The only page of any artistic merit in this comic is the one that dramatizes Lennon’s murder, which is reminiscent of the page in The Dark Knight Returns which dramatizes the murder of Bruce Wayne’s parents in Crime Alley. No, really, that’s what it looks like, that’s how it’s paced. The only thing missing is the falling pearls.
There are several assertion about Lennon’s life and career in the comic that lack context or are without foundation. One particular egregious one is the statement that Lennon’s “ashes were scattered in New York’s Central Park,” which is not a definite fact, as Yoko Ono has never said what she’s done with Lennon’s remains. A puzzling assertion in the comic is that “Jealous Guy” from the Imagine album is “a self-examination on his relationship with [Paul] McCartney,” but the only source for that belief is McCartney himself (which the comic doesn’t mention) and the lyrics of the song don’t actually support such a reading because the Lennon who savaged McCartney on Imagine with “How Do You Sleep?” would not apologize to McCartney by singing “I didn’t mean to make you cry” for breaking up the Beatles.
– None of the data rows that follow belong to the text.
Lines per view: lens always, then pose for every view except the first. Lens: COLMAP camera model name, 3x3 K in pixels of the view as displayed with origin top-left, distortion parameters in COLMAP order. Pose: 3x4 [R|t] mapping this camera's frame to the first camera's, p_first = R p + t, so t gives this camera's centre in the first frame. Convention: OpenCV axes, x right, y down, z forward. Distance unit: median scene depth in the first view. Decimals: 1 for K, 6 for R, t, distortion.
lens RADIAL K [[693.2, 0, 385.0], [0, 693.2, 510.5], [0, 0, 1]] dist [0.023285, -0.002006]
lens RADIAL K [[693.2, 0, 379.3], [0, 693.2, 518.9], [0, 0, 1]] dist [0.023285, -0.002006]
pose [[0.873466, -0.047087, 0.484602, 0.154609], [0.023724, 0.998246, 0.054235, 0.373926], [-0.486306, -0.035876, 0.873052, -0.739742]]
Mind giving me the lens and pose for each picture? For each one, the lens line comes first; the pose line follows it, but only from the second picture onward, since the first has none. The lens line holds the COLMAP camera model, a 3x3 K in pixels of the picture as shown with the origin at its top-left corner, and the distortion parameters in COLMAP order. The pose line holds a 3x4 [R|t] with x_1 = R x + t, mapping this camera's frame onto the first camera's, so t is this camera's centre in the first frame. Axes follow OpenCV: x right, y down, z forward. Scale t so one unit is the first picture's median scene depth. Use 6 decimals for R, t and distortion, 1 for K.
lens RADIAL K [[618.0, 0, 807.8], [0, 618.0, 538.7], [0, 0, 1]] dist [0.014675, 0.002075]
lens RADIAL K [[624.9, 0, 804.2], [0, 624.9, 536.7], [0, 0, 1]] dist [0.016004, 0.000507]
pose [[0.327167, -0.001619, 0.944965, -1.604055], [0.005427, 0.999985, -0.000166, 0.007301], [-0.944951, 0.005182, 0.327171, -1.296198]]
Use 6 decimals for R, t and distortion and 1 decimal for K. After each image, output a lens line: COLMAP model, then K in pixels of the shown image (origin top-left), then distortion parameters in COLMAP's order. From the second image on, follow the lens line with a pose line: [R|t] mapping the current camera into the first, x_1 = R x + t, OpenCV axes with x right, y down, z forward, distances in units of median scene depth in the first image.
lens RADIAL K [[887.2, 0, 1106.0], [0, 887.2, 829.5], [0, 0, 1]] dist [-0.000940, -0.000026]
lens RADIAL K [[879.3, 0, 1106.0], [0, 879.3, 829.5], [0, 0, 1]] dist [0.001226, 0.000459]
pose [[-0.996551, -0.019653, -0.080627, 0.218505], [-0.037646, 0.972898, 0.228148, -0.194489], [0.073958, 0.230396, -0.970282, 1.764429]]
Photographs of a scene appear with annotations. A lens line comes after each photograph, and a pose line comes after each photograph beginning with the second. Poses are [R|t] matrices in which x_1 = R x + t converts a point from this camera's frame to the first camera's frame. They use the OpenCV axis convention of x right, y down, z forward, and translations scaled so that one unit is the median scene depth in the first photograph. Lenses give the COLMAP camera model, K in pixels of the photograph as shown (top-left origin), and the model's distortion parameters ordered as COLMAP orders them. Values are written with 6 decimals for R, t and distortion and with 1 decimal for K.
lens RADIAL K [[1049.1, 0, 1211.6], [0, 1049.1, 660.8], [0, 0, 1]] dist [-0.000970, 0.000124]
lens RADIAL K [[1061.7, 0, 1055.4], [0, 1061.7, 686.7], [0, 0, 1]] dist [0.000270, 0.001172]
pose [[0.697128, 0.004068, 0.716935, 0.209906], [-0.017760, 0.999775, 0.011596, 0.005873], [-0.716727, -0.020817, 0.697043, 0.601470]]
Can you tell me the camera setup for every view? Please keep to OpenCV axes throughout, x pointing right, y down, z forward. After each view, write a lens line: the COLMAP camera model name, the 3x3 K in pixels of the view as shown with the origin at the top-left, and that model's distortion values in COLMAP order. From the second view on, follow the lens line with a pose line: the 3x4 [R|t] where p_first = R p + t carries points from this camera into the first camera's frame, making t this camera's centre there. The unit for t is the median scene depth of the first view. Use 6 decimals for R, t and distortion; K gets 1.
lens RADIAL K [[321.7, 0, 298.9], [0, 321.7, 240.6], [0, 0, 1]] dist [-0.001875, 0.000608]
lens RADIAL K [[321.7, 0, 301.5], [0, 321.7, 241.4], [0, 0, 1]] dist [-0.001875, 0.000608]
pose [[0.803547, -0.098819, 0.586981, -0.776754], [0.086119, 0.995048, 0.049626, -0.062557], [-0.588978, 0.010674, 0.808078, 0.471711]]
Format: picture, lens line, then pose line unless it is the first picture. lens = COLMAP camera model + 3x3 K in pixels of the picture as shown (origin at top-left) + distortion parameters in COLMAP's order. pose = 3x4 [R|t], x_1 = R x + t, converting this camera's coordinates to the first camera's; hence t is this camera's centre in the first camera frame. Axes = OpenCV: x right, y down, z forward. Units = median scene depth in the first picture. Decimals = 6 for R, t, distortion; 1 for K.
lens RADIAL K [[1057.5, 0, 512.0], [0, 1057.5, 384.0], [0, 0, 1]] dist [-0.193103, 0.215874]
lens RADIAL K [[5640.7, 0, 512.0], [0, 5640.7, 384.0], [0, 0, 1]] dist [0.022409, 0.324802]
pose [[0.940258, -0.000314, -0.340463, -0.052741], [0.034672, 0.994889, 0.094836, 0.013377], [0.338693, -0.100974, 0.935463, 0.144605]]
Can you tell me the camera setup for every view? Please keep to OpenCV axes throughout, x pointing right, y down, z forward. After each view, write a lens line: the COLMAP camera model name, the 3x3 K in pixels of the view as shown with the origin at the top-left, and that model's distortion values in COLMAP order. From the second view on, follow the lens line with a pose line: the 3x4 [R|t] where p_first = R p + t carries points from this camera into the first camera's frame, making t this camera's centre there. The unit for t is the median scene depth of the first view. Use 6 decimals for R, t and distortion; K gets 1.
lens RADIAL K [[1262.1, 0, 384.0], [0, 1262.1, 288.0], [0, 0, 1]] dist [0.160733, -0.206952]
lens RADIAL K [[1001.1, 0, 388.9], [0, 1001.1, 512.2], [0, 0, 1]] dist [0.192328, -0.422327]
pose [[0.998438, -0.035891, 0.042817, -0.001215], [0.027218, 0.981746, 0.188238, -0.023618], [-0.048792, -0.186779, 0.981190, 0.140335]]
Four pages are wasted on a framing device of John Lennon in heaven.
I quite literally feel dumber for having read this comic. I wouldn’t recommend this comic to anyone. It doesn’t tell you why John Lennon was important. It doesn’t tell you what he did. It doesn’t tell you why you should care about John Lennon. If you were just getting into the Beatles and wanted to know more about John Lennon, this is not the place to start. Orbit: John Lennon isn’t even a place to visit. There’s nothing entertaining or educational about this.
The only reason this comic exists is to sucker money out of the pockets of unsuspecting Beatles collectors.